## EXERCISE AIM
Copy the listing below without changing anything, and leave out the pictures.

## DATASET EXTRACT
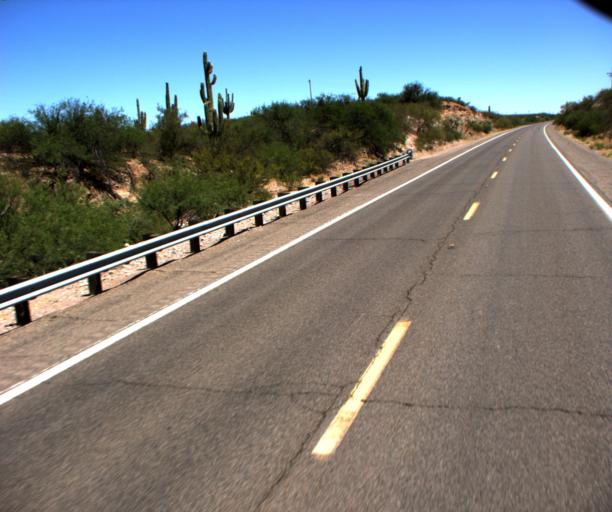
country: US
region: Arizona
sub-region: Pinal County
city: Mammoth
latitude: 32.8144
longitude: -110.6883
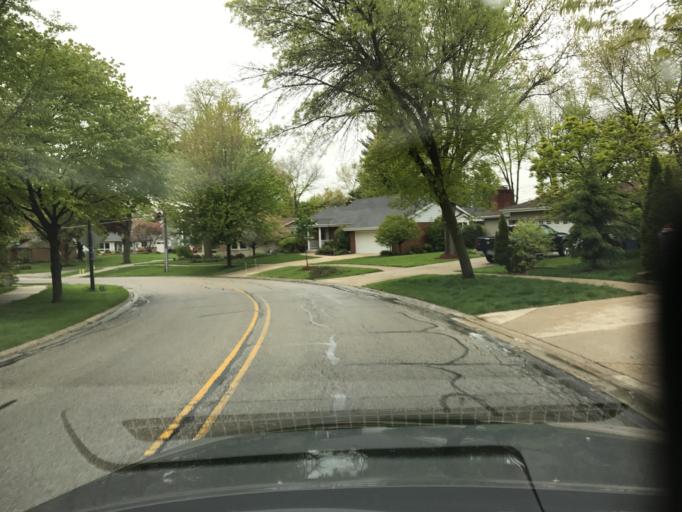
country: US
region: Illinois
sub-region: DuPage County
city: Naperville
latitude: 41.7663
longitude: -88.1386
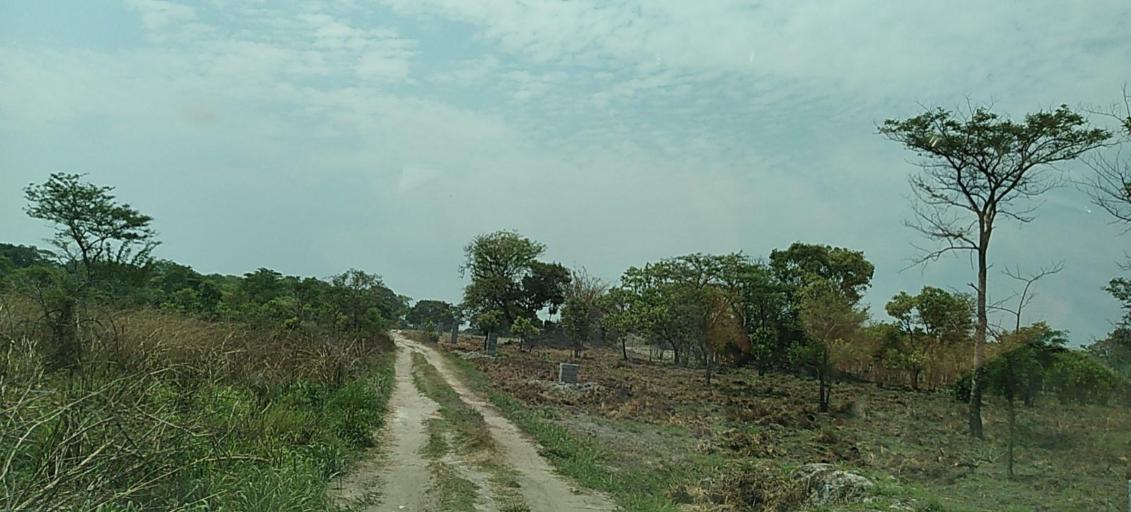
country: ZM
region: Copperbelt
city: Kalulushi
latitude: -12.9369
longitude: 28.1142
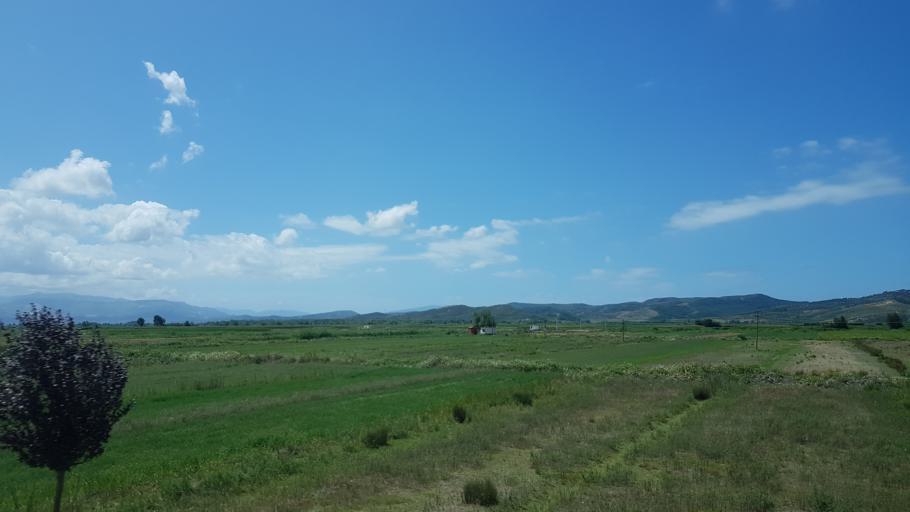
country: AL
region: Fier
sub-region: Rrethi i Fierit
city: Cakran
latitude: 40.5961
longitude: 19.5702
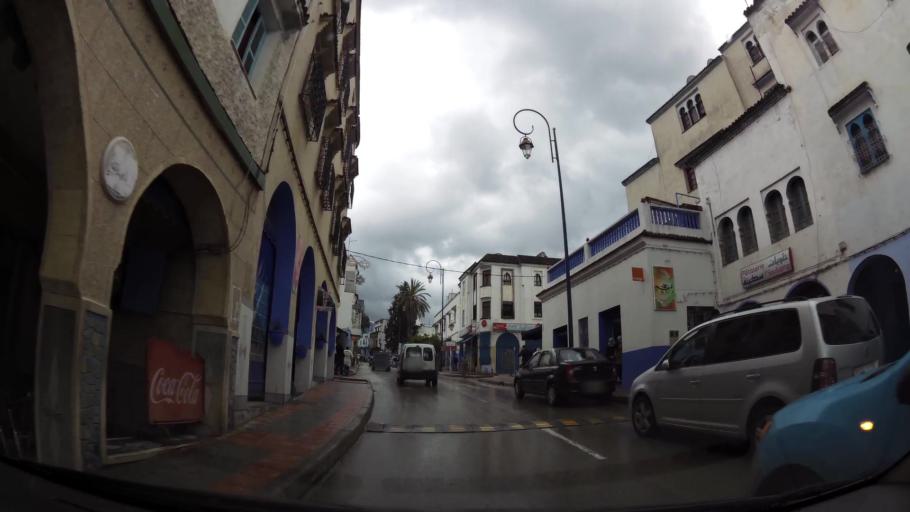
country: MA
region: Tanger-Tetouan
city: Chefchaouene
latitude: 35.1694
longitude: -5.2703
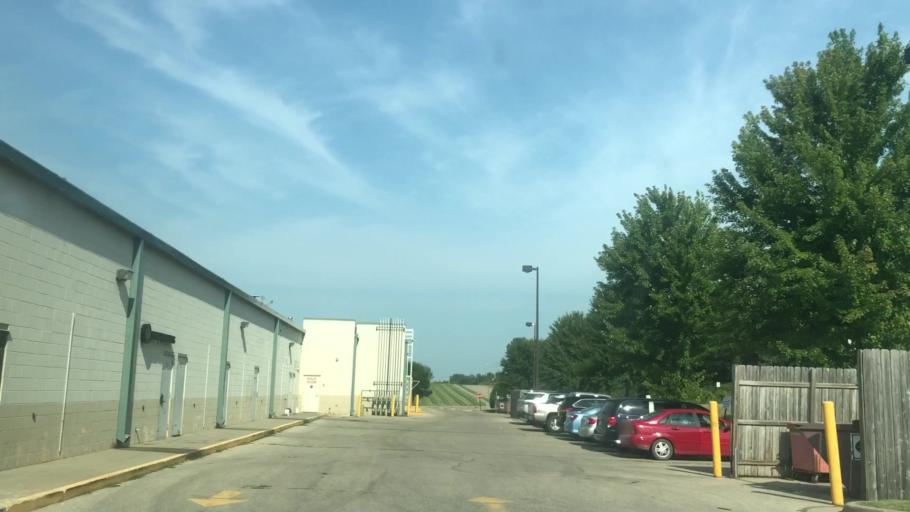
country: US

## TASK ANSWER
country: US
region: Arizona
sub-region: Pinal County
city: Mammoth
latitude: 32.8144
longitude: -110.6883
country: US
region: Illinois
sub-region: DuPage County
city: Naperville
latitude: 41.7663
longitude: -88.1386
country: ZM
region: Copperbelt
city: Kalulushi
latitude: -12.9369
longitude: 28.1142
country: AL
region: Fier
sub-region: Rrethi i Fierit
city: Cakran
latitude: 40.5961
longitude: 19.5702
country: MA
region: Tanger-Tetouan
city: Chefchaouene
latitude: 35.1694
longitude: -5.2703
country: US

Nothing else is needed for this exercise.